After enduring the Harry Thomas Jr. scandal and the months spent waiting for his replacement, residents of Northeast Washington have a new representative on the D.C. Council.
Kenyan McDuffie, a 36-year old prosecutor, won the Ward 5 seat in a landslide with a 20-point margin in the unofficial election results released late Tuesday night. McDuffie garnered 44.5 percent of the total, or 4,085 votes, in a race for a wide-open seat against 10 other candidates. Delano Hunter, who finished second to Thomas in the 2010 primary election, mustered 1,850 votes for 20.2 percent of the field. Frank Wilds, considered the other top contender, finished with 14.8 percent of the vote.
Political consultant Chuck Thies said the margin by which McDuffie won was particularly impressive because none of the top contenders had a clear edge.
“He just left them in the dust,” he said.
McDuffie was not available for comment before press time.
Bob King, who managed Hunter’s campaign, congratulated McDuffie but said his candidate would be back.
“He’s got a good vision, he understands where he’s going,” King said of Hunter.
McDuffie is a native of Ward 5 and no stranger to D.C. politics. This was his second attempt to win the ward’s council seat, after coming in third to Thomas and Hunter in 2010. A prosecutor and civil rights attorney, McDuffie used his professional background to sell himself as the candidate who could bring ethics and integrity back to the Ward 5 seat from which Thomas resigned in disgrace.
Thies said that because McDuffie ran on an ethics and integrity platform, his election signaled a “mandate by the residents of Ward 5 … to go downtown and clean things up.”
Many Ward 5 residents have said they hope the special election would bring closure after a year marked by shame and disappointment, as Thomas admitted in January to stealing $353,500 in grant money meant for sports camps for the city’s youths.
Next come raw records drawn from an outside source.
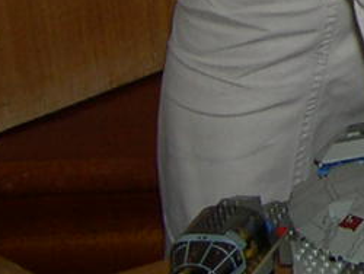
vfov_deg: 6.0
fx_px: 2558
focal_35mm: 243
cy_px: -297
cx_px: 911
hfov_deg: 7.5
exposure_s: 1/60
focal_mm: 8
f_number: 2.8
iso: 100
Thomas used the city-run nonprofit Children & Youth Investment Trust Corp. to steer grant money to certain nonprofits that then kicked most of those funds back to him.
He spent the stolen funds mostly on himself, including paying for vacations and luxury cars.
This month, Thomas was sentenced to 38 months in federal prison. He is awaiting his summons to a minimum-security prison.
Tuesday’s election marked the first time in decades the Thomas family name was not on a ballot in Ward 5, as the family has a long history of public service to Northeast residents.
Thomas’ father held the Ward 5 council seat from 1986 until his death in 1999. Thomas followed his father’s footsteps into city politics, winning his old council seat in 2006.